AUBURN — Alabama put its national title hopes on the leg of a freshman kicker — and he nearly delivered.
Instead, Adam Griffith's last-second, 56-yard attempt came up just short, falling into the arms of an alert Chris Davis, who took off down the left sideline and ran 109 yards into the far-reaching depths of Iron Bowl lore.
For Auburn, it was the most miraculous miracle in a dream season full of them.
For the Tide, it almost assuredly marked the gut-wrenching end to a three-peat that appeared guaranteed to so many just months, weeks, days, hours and even minutes before the unthinkable changed everything.
And really, was the outcome decided on the final play for the nation's top team? Technically, yes. Fundamentally, not at all.
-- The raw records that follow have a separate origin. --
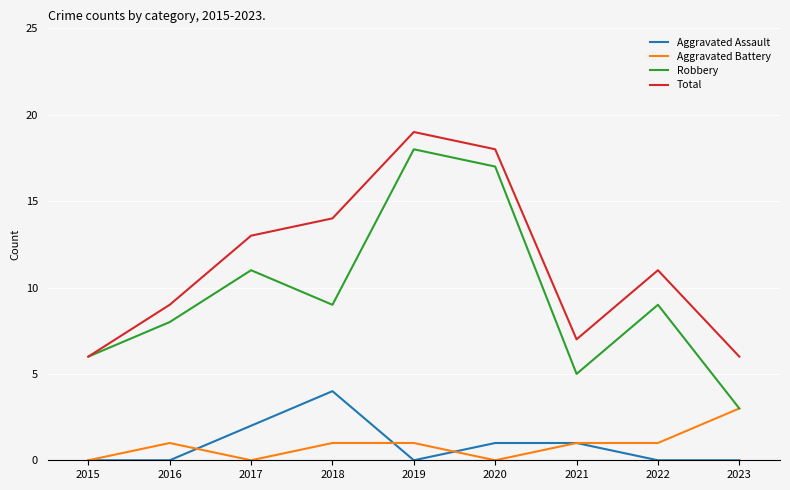

What is the approximate value of Robbery at 2017?

11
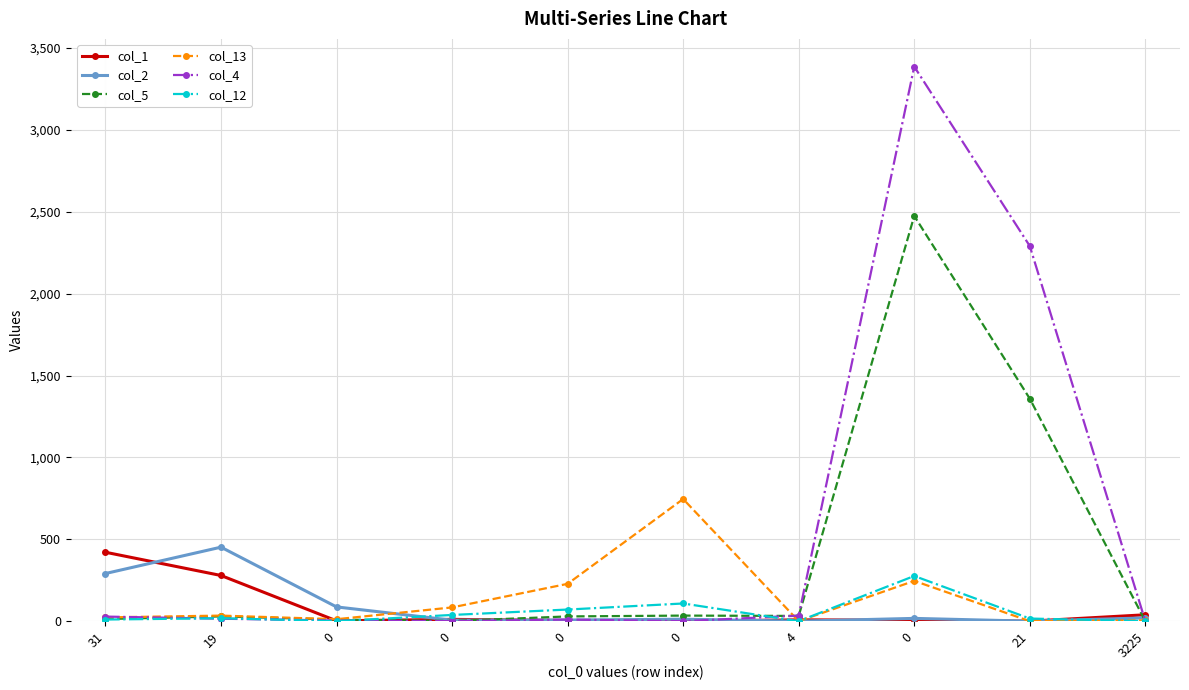

Rank the categories by col_5 value from highest to lowest.

0, 21, 0, 4, 19, 0, 31, 0, 0, 3225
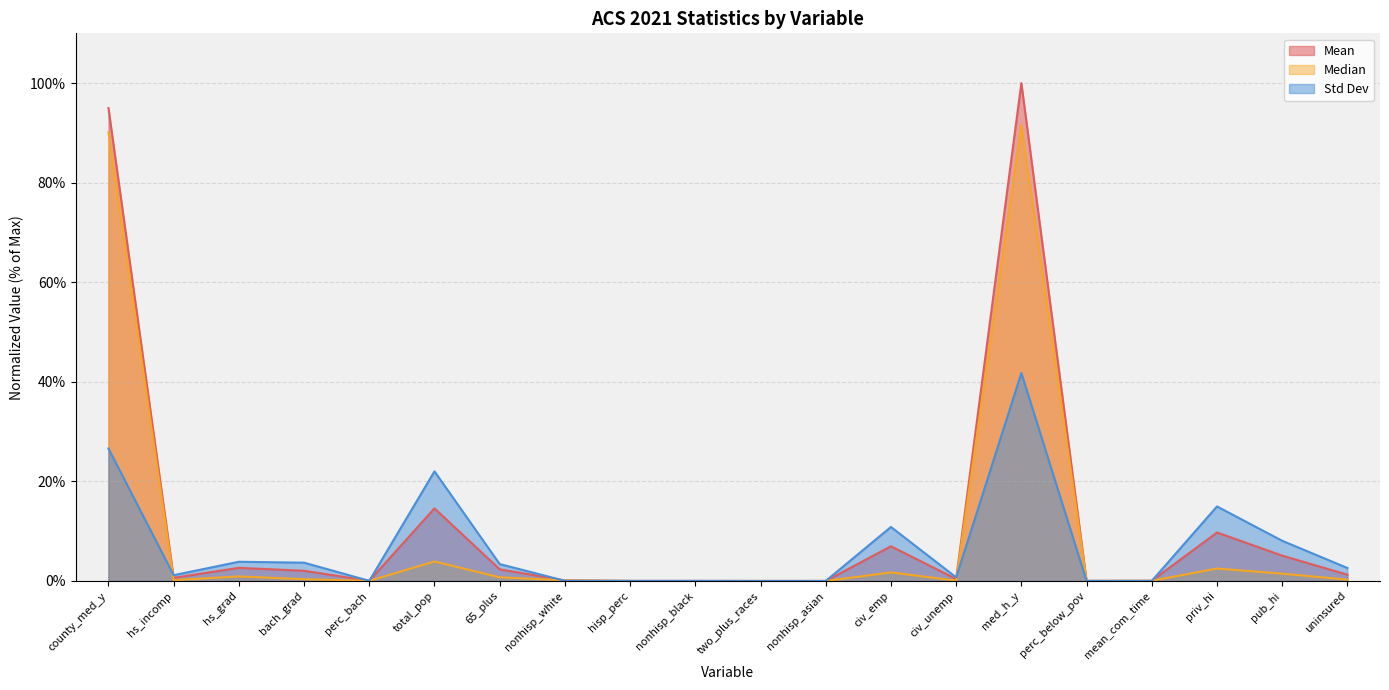

In Median, how many points are higher than both neighbors (excluding endpoints)?

6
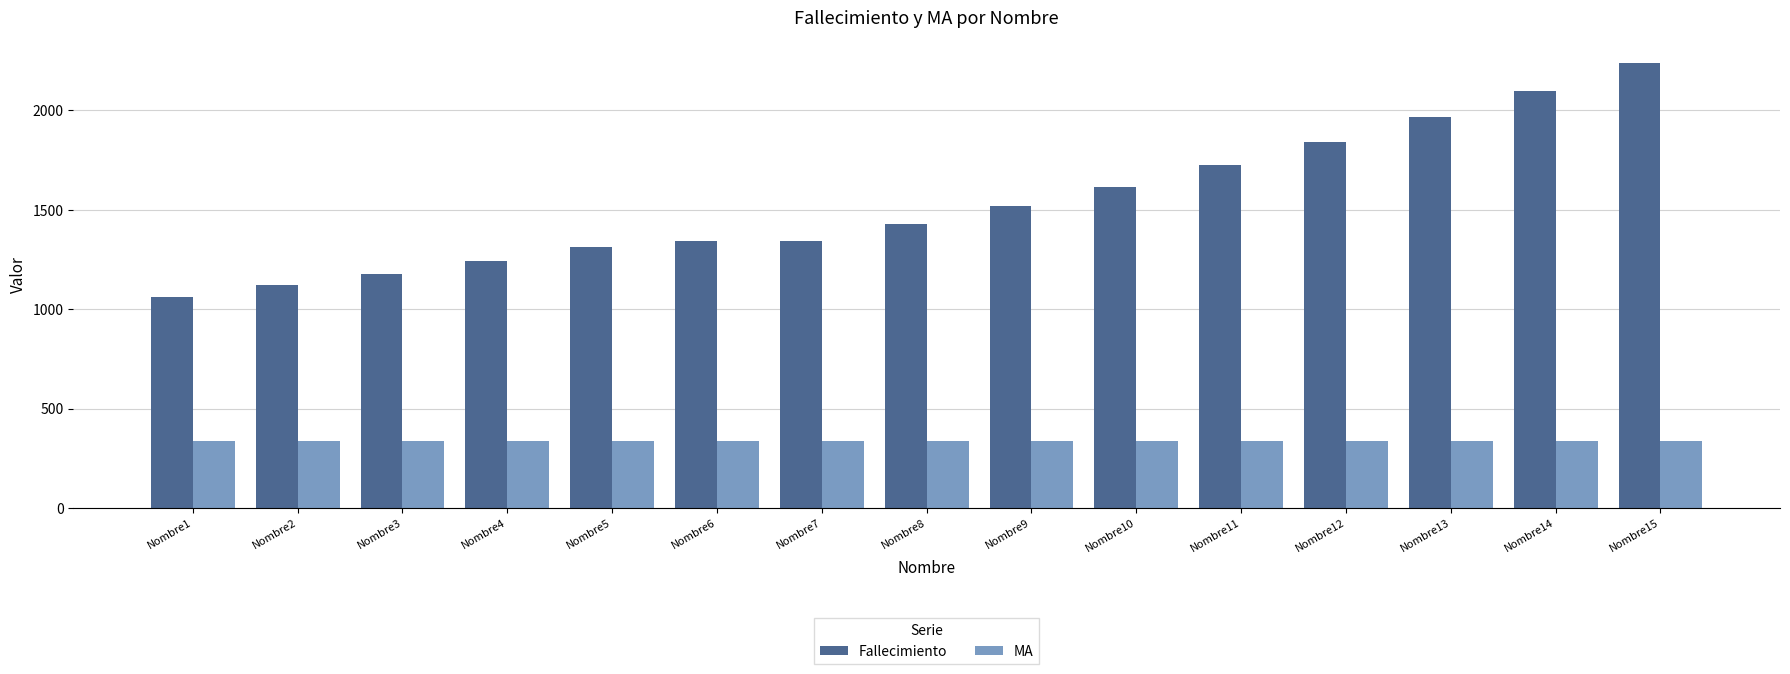

At how many categories does at least one series exceed 2222?

1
Aside from a late 99-yard prayer from AJ McCarron to Amari Cooper, Alabama squandered just about every meaningful opportunity it could count. There were dropped touchdown passes, errant throws, third- and fourth-and-short situations deep in Tiger territory that couldn't be converted, one blocked field goal and three other misses, not to mention the awareness it lacked on the last.
And that's just the short list.
Simply put, Alabama did not play Alabama football for a full 60 minutes Saturday night — and it showed.
So where do Nick Saban and Co. go from here? It's hard to say when an upset somehow seemed out of the question despite the fact Auburn had already proven it was back in the national spotlight by rising to No. 4 in the BCS Standings and Associated Press poll.
A trip to Pasadena still isn't entirely out of the question. But at this late juncture in the college football season, it would likely take a miracle akin to the one that dashed the Tide's SEC championship dreams to make it happen.